Second Derivative Test

Instead of using First Derivative Test we can use another test.

Second Derivative Test.

if $$${f{'}}{\left({c}\right)}={0}$$$ and $$${f{''}}{\left({c}\right)}<{0}$$$ then there is maximum at point $$${c}$$$.
if $$${f{'}}{\left({c}\right)}={0}$$$ and $$${f{''}}{\left({c}\right)}>{0}$$$ then there is minimum at point $$${c}$$$.
if $$${f{'}}{\left({c}\right)}={0}$$$ and $$${f{''}}{\left({c}\right)}={0}$$$ then we can't say anything about point $$${c}$$$.

This test is used not so often as first derivative test because of two reasons:

We can't apply it to stationary points for which first derivative doesn't exist (because in this case second derivative also doesn't exist).
It is inconclusive when second derivative equals 0.

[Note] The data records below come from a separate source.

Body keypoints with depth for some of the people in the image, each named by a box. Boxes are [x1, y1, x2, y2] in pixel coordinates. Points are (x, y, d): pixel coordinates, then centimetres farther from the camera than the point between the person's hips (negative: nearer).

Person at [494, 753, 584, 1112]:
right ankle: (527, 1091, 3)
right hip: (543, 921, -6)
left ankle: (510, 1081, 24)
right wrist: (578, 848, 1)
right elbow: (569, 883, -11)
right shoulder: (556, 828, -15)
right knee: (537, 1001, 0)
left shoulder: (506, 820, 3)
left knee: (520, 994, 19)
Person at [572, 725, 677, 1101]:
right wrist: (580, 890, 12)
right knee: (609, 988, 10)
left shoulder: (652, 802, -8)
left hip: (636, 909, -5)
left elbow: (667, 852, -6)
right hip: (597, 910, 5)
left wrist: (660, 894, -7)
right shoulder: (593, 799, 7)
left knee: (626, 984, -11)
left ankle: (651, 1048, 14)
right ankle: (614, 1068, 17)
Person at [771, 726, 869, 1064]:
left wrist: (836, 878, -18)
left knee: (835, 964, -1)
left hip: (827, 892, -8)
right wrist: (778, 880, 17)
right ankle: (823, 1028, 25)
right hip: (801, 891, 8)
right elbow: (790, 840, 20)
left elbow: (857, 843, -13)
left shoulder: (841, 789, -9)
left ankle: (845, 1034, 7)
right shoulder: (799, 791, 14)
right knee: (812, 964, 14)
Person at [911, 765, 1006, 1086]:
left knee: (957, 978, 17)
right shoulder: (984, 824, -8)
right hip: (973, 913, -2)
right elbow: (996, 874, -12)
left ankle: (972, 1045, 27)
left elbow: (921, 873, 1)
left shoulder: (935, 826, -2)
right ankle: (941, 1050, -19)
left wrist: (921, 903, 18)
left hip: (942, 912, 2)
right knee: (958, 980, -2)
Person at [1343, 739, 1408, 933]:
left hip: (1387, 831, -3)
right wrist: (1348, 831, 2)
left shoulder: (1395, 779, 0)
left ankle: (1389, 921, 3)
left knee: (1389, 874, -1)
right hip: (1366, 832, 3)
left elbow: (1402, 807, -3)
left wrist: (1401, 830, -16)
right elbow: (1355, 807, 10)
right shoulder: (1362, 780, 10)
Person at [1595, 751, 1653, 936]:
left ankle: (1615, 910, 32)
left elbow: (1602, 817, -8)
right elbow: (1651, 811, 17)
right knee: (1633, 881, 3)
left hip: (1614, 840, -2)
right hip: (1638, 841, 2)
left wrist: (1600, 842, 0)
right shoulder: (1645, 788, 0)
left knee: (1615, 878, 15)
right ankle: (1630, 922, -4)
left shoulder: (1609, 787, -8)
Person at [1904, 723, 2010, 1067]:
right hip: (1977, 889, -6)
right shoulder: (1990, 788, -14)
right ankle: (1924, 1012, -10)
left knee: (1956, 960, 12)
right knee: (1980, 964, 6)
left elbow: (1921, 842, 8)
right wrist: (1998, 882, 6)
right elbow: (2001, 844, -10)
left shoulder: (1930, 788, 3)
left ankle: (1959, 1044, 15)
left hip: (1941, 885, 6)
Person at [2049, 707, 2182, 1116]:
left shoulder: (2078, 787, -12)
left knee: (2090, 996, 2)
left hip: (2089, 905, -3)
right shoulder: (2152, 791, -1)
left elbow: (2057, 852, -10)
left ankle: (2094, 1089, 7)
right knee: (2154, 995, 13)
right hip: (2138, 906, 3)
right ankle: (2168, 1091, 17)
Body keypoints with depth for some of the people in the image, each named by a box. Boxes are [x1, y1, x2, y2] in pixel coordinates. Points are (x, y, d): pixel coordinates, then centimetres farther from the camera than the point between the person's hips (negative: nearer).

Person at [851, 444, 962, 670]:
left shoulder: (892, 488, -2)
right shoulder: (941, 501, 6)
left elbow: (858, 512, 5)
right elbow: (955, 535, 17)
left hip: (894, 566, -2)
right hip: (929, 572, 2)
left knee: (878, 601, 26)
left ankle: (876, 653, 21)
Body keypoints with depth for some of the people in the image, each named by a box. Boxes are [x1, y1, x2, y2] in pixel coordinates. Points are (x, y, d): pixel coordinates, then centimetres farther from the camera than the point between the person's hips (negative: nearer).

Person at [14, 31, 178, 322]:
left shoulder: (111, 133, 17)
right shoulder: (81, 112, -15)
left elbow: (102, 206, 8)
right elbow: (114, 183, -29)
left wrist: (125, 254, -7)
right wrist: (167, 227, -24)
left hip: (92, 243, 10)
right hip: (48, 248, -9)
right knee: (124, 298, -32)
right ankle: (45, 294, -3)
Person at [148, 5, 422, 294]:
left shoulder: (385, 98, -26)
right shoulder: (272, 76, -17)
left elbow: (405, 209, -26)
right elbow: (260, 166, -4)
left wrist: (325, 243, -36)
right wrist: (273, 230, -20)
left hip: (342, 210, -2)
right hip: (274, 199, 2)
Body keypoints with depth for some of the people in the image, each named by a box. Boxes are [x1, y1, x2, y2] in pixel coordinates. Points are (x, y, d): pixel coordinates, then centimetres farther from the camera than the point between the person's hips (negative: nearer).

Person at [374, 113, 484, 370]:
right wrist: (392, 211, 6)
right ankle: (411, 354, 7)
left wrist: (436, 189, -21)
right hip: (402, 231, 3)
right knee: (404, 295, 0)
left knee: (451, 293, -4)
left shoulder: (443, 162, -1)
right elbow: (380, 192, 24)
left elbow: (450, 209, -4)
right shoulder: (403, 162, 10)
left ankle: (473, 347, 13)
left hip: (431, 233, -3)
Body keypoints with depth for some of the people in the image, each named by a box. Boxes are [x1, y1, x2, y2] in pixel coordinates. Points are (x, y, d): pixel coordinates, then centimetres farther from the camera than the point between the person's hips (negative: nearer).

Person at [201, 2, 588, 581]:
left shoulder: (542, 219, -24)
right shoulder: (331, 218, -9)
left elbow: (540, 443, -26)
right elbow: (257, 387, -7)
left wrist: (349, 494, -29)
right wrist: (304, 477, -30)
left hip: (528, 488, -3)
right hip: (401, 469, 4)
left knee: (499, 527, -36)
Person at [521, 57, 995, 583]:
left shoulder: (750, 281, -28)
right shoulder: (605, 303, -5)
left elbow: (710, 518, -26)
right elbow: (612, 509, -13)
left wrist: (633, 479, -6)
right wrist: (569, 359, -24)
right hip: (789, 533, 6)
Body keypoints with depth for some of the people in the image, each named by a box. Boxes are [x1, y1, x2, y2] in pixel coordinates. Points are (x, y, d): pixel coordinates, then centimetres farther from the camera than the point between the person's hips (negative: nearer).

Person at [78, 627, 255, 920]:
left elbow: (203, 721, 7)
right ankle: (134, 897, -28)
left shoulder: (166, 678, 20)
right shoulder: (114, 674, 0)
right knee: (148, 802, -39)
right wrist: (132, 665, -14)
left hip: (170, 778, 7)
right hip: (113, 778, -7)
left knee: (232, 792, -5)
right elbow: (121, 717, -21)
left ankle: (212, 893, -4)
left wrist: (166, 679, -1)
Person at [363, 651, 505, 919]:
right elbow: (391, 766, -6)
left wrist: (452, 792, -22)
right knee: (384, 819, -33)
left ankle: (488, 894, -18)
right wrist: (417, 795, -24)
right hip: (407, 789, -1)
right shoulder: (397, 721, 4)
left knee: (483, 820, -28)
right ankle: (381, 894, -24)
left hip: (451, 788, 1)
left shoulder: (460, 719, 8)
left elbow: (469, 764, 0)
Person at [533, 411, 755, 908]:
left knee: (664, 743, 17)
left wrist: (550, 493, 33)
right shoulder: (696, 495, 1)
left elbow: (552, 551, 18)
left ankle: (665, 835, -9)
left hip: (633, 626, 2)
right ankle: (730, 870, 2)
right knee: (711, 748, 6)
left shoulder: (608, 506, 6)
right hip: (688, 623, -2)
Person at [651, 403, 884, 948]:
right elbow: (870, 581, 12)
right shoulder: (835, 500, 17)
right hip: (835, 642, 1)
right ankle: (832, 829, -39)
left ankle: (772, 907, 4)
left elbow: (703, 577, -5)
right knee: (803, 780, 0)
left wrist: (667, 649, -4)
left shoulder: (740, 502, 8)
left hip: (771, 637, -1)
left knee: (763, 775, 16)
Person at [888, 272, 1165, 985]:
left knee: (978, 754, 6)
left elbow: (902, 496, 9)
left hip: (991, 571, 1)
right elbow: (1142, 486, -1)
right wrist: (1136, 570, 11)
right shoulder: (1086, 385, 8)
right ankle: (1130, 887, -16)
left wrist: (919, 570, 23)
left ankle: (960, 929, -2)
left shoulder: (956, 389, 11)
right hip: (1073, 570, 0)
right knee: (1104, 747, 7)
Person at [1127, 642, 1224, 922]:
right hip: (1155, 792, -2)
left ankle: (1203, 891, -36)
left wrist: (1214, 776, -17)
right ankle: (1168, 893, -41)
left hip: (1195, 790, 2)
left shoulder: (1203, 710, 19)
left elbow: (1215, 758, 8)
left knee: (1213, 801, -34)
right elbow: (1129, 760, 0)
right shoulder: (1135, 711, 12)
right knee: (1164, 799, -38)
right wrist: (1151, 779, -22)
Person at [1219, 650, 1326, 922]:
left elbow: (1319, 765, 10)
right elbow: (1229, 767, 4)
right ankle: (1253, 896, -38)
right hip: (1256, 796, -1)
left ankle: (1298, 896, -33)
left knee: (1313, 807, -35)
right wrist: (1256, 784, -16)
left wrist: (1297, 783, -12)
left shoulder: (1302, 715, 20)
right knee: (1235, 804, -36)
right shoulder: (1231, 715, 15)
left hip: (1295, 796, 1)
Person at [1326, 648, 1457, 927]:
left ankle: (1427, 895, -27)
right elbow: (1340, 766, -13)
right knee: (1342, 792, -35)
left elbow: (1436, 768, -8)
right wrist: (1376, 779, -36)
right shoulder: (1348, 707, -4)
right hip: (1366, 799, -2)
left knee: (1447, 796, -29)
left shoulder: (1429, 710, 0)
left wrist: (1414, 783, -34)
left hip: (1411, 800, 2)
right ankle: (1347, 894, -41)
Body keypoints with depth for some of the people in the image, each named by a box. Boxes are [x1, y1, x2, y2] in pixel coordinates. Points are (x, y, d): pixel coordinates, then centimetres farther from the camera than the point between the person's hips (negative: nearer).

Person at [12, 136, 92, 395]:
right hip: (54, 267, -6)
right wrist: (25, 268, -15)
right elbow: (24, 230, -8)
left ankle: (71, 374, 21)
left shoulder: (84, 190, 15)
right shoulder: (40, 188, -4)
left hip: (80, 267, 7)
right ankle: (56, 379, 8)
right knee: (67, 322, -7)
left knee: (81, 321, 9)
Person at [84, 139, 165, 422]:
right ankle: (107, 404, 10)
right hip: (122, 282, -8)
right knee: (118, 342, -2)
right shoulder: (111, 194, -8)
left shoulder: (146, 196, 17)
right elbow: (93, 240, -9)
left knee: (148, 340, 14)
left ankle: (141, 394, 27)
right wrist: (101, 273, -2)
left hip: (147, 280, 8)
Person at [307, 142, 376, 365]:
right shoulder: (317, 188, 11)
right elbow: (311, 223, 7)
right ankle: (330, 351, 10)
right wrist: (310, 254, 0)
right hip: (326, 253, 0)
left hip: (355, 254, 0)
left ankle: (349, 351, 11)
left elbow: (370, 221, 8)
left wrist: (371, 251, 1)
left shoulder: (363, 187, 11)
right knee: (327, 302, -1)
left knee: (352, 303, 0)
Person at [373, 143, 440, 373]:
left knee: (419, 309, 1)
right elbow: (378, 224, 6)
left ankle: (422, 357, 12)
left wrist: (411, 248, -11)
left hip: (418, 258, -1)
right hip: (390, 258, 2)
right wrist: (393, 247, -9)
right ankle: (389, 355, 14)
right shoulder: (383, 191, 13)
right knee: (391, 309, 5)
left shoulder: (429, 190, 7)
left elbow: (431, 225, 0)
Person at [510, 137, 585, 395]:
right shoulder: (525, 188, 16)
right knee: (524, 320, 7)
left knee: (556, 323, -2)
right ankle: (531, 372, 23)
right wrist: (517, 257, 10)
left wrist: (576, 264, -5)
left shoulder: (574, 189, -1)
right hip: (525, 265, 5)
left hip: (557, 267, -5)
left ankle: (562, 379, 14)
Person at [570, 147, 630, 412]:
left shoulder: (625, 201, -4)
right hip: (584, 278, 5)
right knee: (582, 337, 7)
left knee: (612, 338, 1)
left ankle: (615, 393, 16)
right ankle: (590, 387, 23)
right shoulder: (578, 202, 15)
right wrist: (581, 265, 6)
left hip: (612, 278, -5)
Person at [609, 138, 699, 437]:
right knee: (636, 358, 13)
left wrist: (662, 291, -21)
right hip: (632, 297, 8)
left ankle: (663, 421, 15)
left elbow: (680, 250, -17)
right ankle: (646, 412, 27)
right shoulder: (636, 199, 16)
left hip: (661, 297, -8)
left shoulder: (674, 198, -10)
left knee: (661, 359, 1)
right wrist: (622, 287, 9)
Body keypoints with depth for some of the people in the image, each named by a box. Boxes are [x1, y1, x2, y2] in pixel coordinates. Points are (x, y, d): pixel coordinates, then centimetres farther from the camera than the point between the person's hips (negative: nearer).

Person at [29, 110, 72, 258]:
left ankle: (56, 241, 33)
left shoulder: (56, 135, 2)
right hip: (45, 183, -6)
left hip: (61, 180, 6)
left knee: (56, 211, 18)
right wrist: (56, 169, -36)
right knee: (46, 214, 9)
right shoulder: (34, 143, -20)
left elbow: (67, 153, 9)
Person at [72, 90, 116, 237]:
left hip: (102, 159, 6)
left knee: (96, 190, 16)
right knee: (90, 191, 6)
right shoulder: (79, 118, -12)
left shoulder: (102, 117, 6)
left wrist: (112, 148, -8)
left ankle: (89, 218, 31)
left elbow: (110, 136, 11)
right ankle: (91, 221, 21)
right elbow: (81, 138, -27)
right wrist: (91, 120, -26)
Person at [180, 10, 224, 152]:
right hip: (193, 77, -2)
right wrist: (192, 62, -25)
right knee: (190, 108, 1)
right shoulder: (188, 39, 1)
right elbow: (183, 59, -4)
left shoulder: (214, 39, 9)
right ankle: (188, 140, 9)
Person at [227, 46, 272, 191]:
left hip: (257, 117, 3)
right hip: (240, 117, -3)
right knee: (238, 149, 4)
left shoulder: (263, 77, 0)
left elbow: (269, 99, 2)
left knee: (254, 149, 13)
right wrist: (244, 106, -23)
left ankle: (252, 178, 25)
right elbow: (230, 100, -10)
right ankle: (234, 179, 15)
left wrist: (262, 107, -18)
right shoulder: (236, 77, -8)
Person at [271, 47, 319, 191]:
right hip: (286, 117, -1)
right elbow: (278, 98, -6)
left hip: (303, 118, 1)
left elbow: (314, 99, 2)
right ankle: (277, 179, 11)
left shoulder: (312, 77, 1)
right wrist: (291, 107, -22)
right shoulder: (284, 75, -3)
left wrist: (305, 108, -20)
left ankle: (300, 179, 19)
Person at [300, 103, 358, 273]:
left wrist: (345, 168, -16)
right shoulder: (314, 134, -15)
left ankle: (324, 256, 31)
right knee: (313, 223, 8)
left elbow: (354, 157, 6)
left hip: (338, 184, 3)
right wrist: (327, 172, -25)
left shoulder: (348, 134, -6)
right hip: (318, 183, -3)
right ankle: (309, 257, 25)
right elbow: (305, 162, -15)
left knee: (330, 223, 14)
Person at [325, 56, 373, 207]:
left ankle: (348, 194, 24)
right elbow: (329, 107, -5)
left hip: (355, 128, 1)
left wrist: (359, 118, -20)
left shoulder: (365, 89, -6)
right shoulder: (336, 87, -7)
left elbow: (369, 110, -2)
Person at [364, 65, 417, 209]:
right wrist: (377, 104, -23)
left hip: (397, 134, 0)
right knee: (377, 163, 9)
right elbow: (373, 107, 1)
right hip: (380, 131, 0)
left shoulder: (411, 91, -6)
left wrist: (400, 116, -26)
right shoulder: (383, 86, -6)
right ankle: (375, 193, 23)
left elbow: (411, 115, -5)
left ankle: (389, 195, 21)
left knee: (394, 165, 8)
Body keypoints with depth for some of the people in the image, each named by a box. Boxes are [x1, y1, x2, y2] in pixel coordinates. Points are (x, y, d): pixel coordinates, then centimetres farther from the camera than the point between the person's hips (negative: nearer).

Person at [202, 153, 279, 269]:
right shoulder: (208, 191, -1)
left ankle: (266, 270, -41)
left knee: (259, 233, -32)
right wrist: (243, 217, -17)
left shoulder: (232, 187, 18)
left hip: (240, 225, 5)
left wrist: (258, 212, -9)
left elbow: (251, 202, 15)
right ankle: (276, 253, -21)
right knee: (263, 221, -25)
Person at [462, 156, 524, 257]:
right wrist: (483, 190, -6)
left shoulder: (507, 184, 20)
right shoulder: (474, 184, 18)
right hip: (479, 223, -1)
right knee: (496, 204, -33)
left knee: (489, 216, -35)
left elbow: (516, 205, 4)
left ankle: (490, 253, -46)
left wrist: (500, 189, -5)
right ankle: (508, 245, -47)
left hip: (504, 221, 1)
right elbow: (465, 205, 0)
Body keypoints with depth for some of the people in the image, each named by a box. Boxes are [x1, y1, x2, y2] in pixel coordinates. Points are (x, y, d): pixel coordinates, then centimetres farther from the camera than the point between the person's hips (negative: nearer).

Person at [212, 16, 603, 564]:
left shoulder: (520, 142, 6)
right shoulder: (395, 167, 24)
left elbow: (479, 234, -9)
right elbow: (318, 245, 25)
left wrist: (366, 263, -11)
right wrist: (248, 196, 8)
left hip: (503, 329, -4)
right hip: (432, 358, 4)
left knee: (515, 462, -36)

Example. Find extrema of the function $$${y}={{x}}^{{4}}-{4}{{x}}^{{3}}$$$.

We first find first two derivatives.

$$${f{'}}{\left({x}\right)}={4}{{x}}^{{3}}-{12}{{x}}^{{2}}={4}{{x}}^{{2}}{\left({x}-{3}\right)}$$$.

So, critical numbers (points where $$${f{'}}{\left({x}\right)}={0}$$$) are $$${x}={0},{x}={3}$$$.

$$${f{''}}{\left({x}\right)}={\left({f{'}}{\left({x}\right)}\right)}'={\left({4}{{x}}^{{3}}-{12}{{x}}^{{2}}\right)}'={12}{{x}}^{{2}}-{24}{x}={12}{x}{\left({x}-{2}\right)}$$$.

Since $$${f{''}}{\left({3}\right)}={12}\cdot{3}\cdot{\left({3}-{2}\right)}={36}>{0}$$$ then according to second derivative test $$${x}={3}$$$ is minimum.

Since $$${f{''}}{\left({0}\right)}={12}\cdot{0}{\left({0}-{2}\right)}={0}$$$ then we can't say anything about $$${x}={0}$$$ using second derivative test. Using first derivative test we conclude that $$${x}={0}$$$ is neither minimum nor maximum.